Ольга Фроловна смотрела на меня растерянно и беспомощно. «Ну, чего ты, чего?» – как-то нехотя бормотала она. «Странная женщина. Так ненавидит меня, что не может посочувствовать просто как чужому ребенку на улице?» – тоскливо рассуждала я. От этих мыслей поток слез усилился.
Видно я уснула за столом. В полусне слышу веселый голос пожилого человека: «Где наша крошка спряталась? Доктор Айболит пришел лечить маленькую девочку от слез. Хватит спать». Я приоткрыла опухшие глаза. Надо мной склонился высокий, худой, седой мужчина в сильных очках и белом халате. Его голубые глаза приветливы. На щеках две глубокие морщины и ямочки. Он мне сразу понравился. «Детей любит», – мелькнуло в голове. Неожиданно со мной опять начался приступ истерики. Мне не хотелось выглядеть плаксой перед «дедом» (так я сразу окрестила его), но успокоиться не получалось. Дед позволил мне еще немного пореветь, а потом сказал:
– Ужин готов. Ты же не заставишь голодать человека, пришедшего с работы? Я сегодня пораньше отпросился.
– Для меня старался, – обрадовалась я и встала.
Дед приказал вымыть руки перед едой. Я с удовольствием послуша-лась.
– Так, надо заняться твоим здоровьем. Желудок растягивать придется. Он видно у тебя совсем усох. Для начала будешь на обед получать рюмку кагора. Это церковное, лечебное вино. Дают его ослабленным людям. «Мощная» ты у нас девчушка, – похлопал меня дед по торчащим лопаткам, – чувствуешь, ангелочек, крылышки пробиваются?
Он налил мне кагор в маленькую граненую рюмку, а себе в большую.

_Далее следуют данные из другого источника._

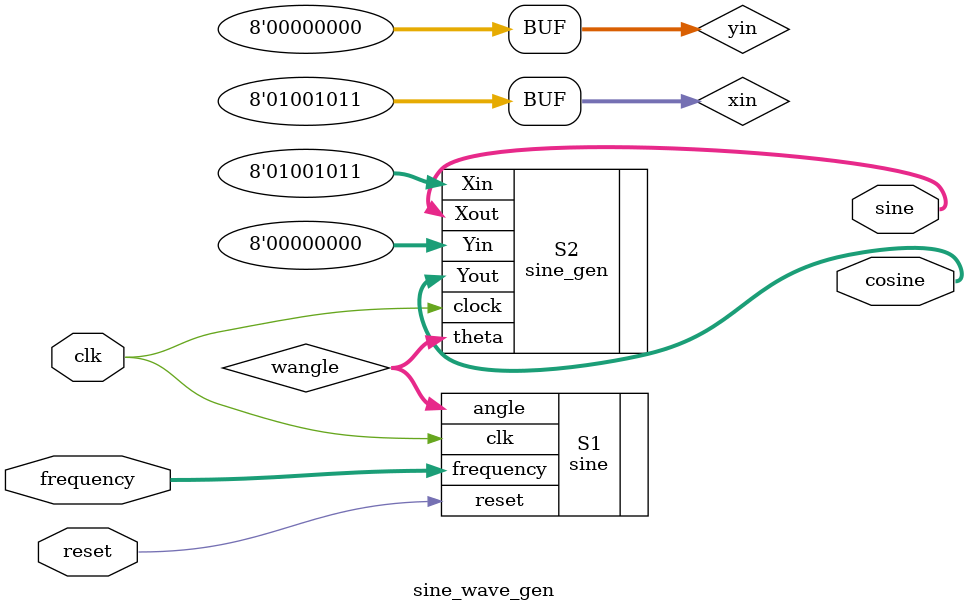
<source format=v>
`timescale 1ns / 1ps


module sine_wave_gen(    
    input clk,
    input [15:0] frequency,
    input reset,
    output wire [7:0] sine,
    output wire [7:0] cosine
    );
    
    reg [7:0]xin = 8'd75;
    reg [7:0]yin = 8'd0;
    wire [31:0] wangle;
    sine S1(.reset(reset),.clk(clk),.frequency(frequency),.angle(wangle));
    sine_gen S2(.clock(clk), .theta(wangle), .Xin(xin), .Yin(yin), .Xout(sine), .Yout(cosine));
endmodule

</source>
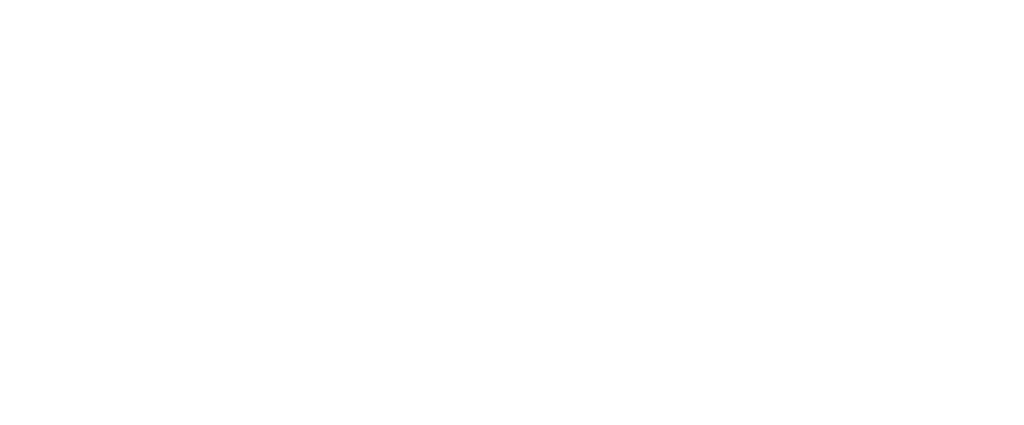
<source format=kicad_pcb>
(kicad_pcb (version 20171130) (host pcbnew "(5.0.1)-4")

  (general
    (thickness 1.6)
    (drawings 30)
    (tracks 0)
    (zones 0)
    (modules 0)
    (nets 1)
  )

  (page A4)
  (layers
    (0 F.Cu signal)
    (31 B.Cu signal)
    (32 B.Adhes user)
    (33 F.Adhes user)
    (34 B.Paste user)
    (35 F.Paste user)
    (36 B.SilkS user)
    (37 F.SilkS user)
    (38 B.Mask user)
    (39 F.Mask user)
    (40 Dwgs.User user)
    (41 Cmts.User user)
    (42 Eco1.User user)
    (43 Eco2.User user)
    (44 Edge.Cuts user)
    (45 Margin user)
    (46 B.CrtYd user)
    (47 F.CrtYd user)
    (48 B.Fab user)
    (49 F.Fab user)
  )

  (setup
    (last_trace_width 0.25)
    (trace_clearance 0.2)
    (zone_clearance 0.508)
    (zone_45_only no)
    (trace_min 0.2)
    (segment_width 0.3)
    (edge_width 0.2)
    (via_size 0.8)
    (via_drill 0.4)
    (via_min_size 0.4)
    (via_min_drill 0.3)
    (uvia_size 0.3)
    (uvia_drill 0.1)
    (uvias_allowed no)
    (uvia_min_size 0.2)
    (uvia_min_drill 0.1)
    (pcb_text_width 0.3)
    (pcb_text_size 1.5 1.5)
    (mod_edge_width 0.15)
    (mod_text_size 1 1)
    (mod_text_width 0.15)
    (pad_size 1.524 1.524)
    (pad_drill 0.762)
    (pad_to_mask_clearance 0.051)
    (solder_mask_min_width 0.25)
    (aux_axis_origin 0 0)
    (visible_elements 7FFFFFFF)
    (pcbplotparams
      (layerselection 0x010f0_ffffffff)
      (usegerberextensions false)
      (usegerberattributes false)
      (usegerberadvancedattributes false)
      (creategerberjobfile false)
      (excludeedgelayer true)
      (linewidth 0.100000)
      (plotframeref false)
      (viasonmask false)
      (mode 1)
      (useauxorigin false)
      (hpglpennumber 1)
      (hpglpenspeed 20)
      (hpglpendiameter 15.000000)
      (psnegative false)
      (psa4output false)
      (plotreference true)
      (plotvalue true)
      (plotinvisibletext false)
      (padsonsilk false)
      (subtractmaskfromsilk false)
      (outputformat 1)
      (mirror false)
      (drillshape 0)
      (scaleselection 1)
      (outputdirectory ""))
  )

  (net 0 "")

  (net_class Default "This is the default net class."
    (clearance 0.2)
    (trace_width 0.25)
    (via_dia 0.8)
    (via_drill 0.4)
    (uvia_dia 0.3)
    (uvia_drill 0.1)
  )

  (gr_text Countersink (at 94 -5.2) (layer Eco2.User)
    (effects (font (size 1.5 1.5) (thickness 0.3)))
  )
  (gr_line (start 94.15 9.65) (end 94.15 -3.8) (layer Eco2.User) (width 0.3))
  (gr_circle (center 94.15 12.2) (end 96.7 12.2) (layer Eco2.User) (width 0.3))
  (gr_circle (center 94.15 12.2) (end 95.7 12.2) (layer Eco2.User) (width 0.2))
  (gr_circle (center 105.1 11.7) (end 107.7 11.7) (layer Eco2.User) (width 0.2) (tstamp 5DB11093))
  (gr_circle (center 83.15 11.7) (end 85.75 11.7) (layer Eco2.User) (width 0.2))
  (gr_circle (center 105.1 25.65) (end 108.25 25.65) (layer Eco2.User) (width 0.2) (tstamp 5DB10AE9))
  (gr_circle (center 94.2 25.65) (end 97.35 25.65) (layer Eco2.User) (width 0.2) (tstamp 5DB10AE3))
  (gr_circle (center 83.2 25.65) (end 86.35 25.65) (layer Eco2.User) (width 0.2) (tstamp 5DB10ADD))
  (gr_circle (center 72.2 25.65) (end 75.35 25.65) (layer Eco2.User) (width 0.2) (tstamp 5DB10AD7))
  (gr_circle (center 61.15 25.65) (end 64.3 25.65) (layer Eco2.User) (width 0.2) (tstamp 5DB10AD1))
  (gr_circle (center 61.15 16.203121) (end 62.75 16.303121) (layer Eco2.User) (width 0.2) (tstamp 5DB10AD0))
  (gr_circle (center 50.15 25.65) (end 53.3 25.65) (layer Eco2.User) (width 0.2) (tstamp 5DB10ACB))
  (gr_circle (center 50.15 16.203121) (end 51.75 16.303121) (layer Eco2.User) (width 0.2) (tstamp 5DB10ACA))
  (gr_circle (center 39.2 25.65) (end 42.35 25.65) (layer Eco2.User) (width 0.2) (tstamp 5DB10AC5))
  (gr_circle (center 39.2 16.203121) (end 40.8 16.303121) (layer Eco2.User) (width 0.2) (tstamp 5DB10AC4))
  (gr_circle (center 28.2 16.2) (end 29.8 16.3) (layer Eco2.User) (width 0.2) (tstamp 5DB10AC0))
  (gr_circle (center 28.2 25.65) (end 31.35 25.65) (layer Eco2.User) (width 0.2) (tstamp 5DB10ABE))
  (gr_circle (center 17.2 16.2) (end 18.8 16.3) (layer Eco2.User) (width 0.2) (tstamp 5DB10AB5))
  (gr_circle (center 17.25 25.65) (end 20.4 25.65) (layer Eco2.User) (width 0.2) (tstamp 5DB10A9D))
  (gr_circle (center 6.3 16.2) (end 7.9 16.3) (layer Eco2.User) (width 0.2))
  (gr_circle (center 6.35 25.65) (end 9.5 25.65) (layer Eco2.User) (width 0.2))
  (gr_circle (center 104 3) (end 105.6 3) (layer Eco2.User) (width 0.2) (tstamp 5DB1073F))
  (gr_circle (center 104 36.65) (end 105.6 36.65) (layer Eco2.User) (width 0.2) (tstamp 5DB10739))
  (gr_circle (center 7.5 36.65) (end 9.1 36.65) (layer Eco2.User) (width 0.2) (tstamp 5DB10732))
  (gr_circle (center 7.5 3) (end 9.1 3) (layer Eco2.User) (width 0.2))
  (gr_line (start 111.4 0) (end 111.4 39.65) (layer Eco2.User) (width 0.2))
  (gr_line (start 0 0) (end 111.4 0) (layer Eco2.User) (width 0.2))
  (gr_line (start 0 39.65) (end 111.4 39.65) (layer Eco2.User) (width 0.2))
  (gr_line (start 0 0) (end 0 39.65) (layer Eco2.User) (width 0.2))

)

</source>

– За твое здоровье, – произнес он и с удовольствием выпил.
Я последовала примеру.
– Дайте еще, очень вкусно, – попросила я.
Родители как-то странно переглянулись.
– Нельзя. Лекарство пьют малыми дозами, иначе оно будет вредить, – строго сказал дед.
– А почему у вас большая рюмка лекарства? – поинтересовалась я.
Дед рассмеялся:
– Все видит! Молодец! Лекарство должно соответствовать весу человека. Большому человеку требуется большая доза. Поняла? А теперь бери ложку. Ешь.
Я съела суп и выпила компот.
– Больше не влезает, – сказала я, выходя из-за стола.
– А спасибо где? Съела? – засмеялся дед.
– Кому спасибо? – смущенно спросила я.
– Мне – за то, что денежки заработал, матери – за приготовление еды. Понятно?
Дед говорил легко, весело. И замечание не обидело меня. После ужина легла на диван и принялась разглядывать комнату. Два небольших окна. Вдоль одной стены железная кровать и темно-коричневый, с резными украшениями шкаф. Вдоль другой – диван и комод. По центру круглый стол. У окна – книжная полка. Над столом оранжевый, матерчатый с бахромой абажур. Четыре стула обтянуты белыми чехлами, с голубыми цветочками. Голубая скатерть, голубые покрывала. Около шкафа за белой шторкой я разглядела плиту. Ну, прямо как у нас в деревенском детдоме, только маленькая, двухконфорная. На столе ваза с яблоками. Тесновато, но уютно.
А может, я привыкну?
Я – ХОРОШАЯ
На второй день Оля (так я назвала про себя приемную маму) принялась готовить завтрак. Я проголодалась, потому что привыкла вставать рано, а она появилась на кухне в десять. Разбила Оля в сковородку два яйца и посмотрела на меня. Я взглядом попросила еще. На седьмом яйце она зло бросила сковороду на плитку. Почему? Вчера дед восторгался, глядя, как я на тонкие кусочки хлеба намазывала масла в палец толщиной и вмиг съедала, а сегодня Оля не хочет меня откарм-ливать.
После завтрака я задумчиво сидела на полу. Оля позвала меня, а я не услышала. Замечталась. Тут она ко мне подходит и ласково так, с ехидцей говорит: «Ушки мыть надо». И поднимает за ухо. Я оторопела от неожиданности. Уже год как меня не наказывали.